Mississippi is my home. Everything I love the most in this world was born here, or I discovered here. My extraordinary family, the blues and gospel guitar played like no other place on this earth, gumbo better than anything cooked in any Louisiana kitchen, the rivers in which my uncles and cousins fished that produced the catfish and perch and trout that filled my hungry belly on Saturday afternoons, the man who is the love of my life, the rivers so peaceful you can hear the unborn. Alice Walker, my literary hero, wrote and taught in Mississippi. The sum total of this state is not that flag.
Making movies in Mississippi has been one of the crowning achievements of my acting career. I have done three here including Get on Up: The James Brown Story and The Help. I applaud State House Speaker Philip Gunn for his valiance to start a “conversation” about the flag. But I will never act in another movie shot in this state until that flag comes down. I am imploring other artists with ties to Mississippi, including Tate Taylor, Kathryn Stockett, John Grisham, Morgan Freeman, and Oprah Winfrey, to take a stand as well. Ms. Winfrey, the dissident voices in this state need you. Moreover and more important, we need our educators and our coaches, to demand that their students not have to walk under that flag to come to learn, to play ball, to grow up in Mississippi, to grow old in Mississippi.

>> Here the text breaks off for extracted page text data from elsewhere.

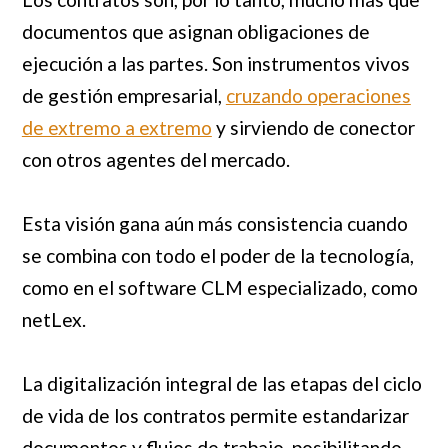
documentos que asignan obligaciones de
ejecución a las partes. Son instrumentos vivos
de gestión empresarial,
cruzando operaciones
de extremo a extremo
y sirviendo de conector
con otros agentes del mercado.
Esta visión gana aún más consistencia cuando
se combina con todo el poder de la tecnología,
como en el software CLM especializado, como
netLex.
La digitalización integral de las etapas del ciclo
de vida de los contratos permite estandarizar
documentos y flujos de trabajo, posibilitando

In a few years, when the civil rights museum is open in Jackson, I want to take my family there. When they ask about the flag of the KKK that is in photo after photo of violence against black bodies, I want to tell them what it is and what it should be: a relic. But before we walk in, I want them to look up and see a flag hoisted on the pole outside, the new Mississippi flag, a beautiful, proud one representative not just of heritage but of future, one in which we all can imagine for the state we love. No more being at the bottom of every list of growth and at the top of every list of destruction. I can see it: a new flag, a new Mississippi. We are not a flag. We are a people, a glorious people.